··· READING PASSAGE ···
Monday, January 2, 2012

A Few of My Favorite Things

It should be pretty clear by now that I love my chickens. I'd love to have more chickens. Hell, I'd love to start a chicken farm. From hanging out watching them to caring for them and the coop, I've spent a fair amount of time with my girls since we got them a little over a year ago. I was thinking the other day about the things I use or the ways I take care of the girls and realized the things I do are a collection of ideas I've picked up from here and there from books I've read or websites I've perused. So, to start off 2012 I want to share the things that make my chicken-tending a little nicer.
···
**YOUR INSTRUCTIONS:** Can you write the next part of the chicken-keeping post, picking up right after its last sentence? The items that come next are separate material with no connection to the chicken-keeping post.
··· LISTING ···
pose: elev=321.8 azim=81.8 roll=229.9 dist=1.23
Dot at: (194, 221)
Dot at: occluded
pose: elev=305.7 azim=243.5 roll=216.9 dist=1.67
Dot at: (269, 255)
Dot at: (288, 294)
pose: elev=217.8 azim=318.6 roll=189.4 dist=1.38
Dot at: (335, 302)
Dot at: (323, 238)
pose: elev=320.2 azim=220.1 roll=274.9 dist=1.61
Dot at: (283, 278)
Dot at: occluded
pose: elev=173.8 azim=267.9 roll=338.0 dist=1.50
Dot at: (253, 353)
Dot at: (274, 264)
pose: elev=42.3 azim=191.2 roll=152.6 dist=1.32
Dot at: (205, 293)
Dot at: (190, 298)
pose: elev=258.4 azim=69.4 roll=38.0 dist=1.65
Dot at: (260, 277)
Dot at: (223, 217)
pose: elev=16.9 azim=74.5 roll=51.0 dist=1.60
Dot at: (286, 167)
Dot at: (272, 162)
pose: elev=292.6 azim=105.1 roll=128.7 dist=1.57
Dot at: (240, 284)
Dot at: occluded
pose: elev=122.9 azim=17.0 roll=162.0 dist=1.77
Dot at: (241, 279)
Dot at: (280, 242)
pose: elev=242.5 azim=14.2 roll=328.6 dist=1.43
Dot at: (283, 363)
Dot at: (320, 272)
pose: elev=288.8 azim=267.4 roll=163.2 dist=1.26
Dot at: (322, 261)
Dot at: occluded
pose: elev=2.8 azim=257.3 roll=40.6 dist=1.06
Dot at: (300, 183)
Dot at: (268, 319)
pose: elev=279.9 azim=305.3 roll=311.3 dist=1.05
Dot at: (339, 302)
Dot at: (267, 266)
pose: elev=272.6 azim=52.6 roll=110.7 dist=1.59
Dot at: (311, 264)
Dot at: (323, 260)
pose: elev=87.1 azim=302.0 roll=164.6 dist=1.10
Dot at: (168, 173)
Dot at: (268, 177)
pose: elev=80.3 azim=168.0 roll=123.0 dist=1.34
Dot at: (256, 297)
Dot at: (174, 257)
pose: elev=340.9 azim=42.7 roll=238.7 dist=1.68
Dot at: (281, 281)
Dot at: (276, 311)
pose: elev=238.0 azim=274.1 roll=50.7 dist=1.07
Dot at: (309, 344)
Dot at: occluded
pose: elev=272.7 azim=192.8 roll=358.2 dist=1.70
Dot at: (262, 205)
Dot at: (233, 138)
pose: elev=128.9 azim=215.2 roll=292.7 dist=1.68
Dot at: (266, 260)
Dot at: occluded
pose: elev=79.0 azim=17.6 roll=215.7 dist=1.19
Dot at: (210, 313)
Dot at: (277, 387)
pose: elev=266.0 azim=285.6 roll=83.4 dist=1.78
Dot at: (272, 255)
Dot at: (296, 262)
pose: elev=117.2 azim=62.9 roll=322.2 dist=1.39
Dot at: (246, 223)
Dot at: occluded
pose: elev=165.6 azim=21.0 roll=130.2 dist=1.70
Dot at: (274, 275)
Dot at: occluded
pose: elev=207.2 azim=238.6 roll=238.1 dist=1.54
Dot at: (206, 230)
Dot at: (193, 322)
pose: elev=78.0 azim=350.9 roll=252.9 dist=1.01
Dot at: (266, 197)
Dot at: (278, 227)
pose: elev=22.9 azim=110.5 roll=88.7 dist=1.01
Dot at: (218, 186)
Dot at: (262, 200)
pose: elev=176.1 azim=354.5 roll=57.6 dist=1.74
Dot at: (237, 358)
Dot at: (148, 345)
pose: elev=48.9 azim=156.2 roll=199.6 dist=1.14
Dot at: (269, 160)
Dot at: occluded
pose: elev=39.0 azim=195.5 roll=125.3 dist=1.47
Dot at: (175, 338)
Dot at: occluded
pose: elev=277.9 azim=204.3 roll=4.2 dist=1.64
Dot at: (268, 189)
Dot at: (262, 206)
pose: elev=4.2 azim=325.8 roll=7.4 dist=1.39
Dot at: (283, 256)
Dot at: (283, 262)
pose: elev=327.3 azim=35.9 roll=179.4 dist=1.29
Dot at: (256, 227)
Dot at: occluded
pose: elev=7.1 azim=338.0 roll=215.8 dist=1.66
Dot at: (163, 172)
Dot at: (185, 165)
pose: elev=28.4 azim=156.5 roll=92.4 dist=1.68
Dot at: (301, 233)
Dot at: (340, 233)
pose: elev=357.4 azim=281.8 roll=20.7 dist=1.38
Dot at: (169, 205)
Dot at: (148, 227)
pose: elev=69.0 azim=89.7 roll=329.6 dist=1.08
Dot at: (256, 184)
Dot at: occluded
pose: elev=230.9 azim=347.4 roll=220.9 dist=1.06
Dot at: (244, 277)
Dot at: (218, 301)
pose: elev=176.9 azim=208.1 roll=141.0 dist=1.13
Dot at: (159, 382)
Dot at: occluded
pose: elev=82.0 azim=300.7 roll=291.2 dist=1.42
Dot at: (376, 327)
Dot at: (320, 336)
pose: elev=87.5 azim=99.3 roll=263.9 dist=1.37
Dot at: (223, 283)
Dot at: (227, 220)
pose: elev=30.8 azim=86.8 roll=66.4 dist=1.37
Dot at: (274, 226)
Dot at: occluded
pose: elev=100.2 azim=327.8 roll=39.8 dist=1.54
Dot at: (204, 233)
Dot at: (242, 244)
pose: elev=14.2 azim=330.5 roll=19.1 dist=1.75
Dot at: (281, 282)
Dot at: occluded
···
**THE REPLY:**
Garden shoes. They are the best thing to happen to chicken mucking. That is, they are the best thing to happen to a person who gets the pleasure of scraping giant chicken droppings out of a chicken run and coop. I already had a pair of slip-on rubber garden shoes that I used, of course, for gardening. I started using them for convenience when I'd go out to shut the coop door at night. They were always by the coat rack, so I'd slip them on, get my coat, and head out to close in the girls. When I'd go out to open the coop in the morning, I initially wore the shoes I was going to wear to work that day. I changed over to the garden shoes after the day I got to work and realized I'd stepped in some poopy mud and it was stuck to my shoe and getting all over the break room floor. And that's all she wrote. Whenever I go out back and it has anything to do with the girls, I'm now wearing my green garden shoes. They're solid rubber without any fabric, so if they get too gross I can hose them down and leave them in the sun to dry. They're pretty sweet when it comes to chickening.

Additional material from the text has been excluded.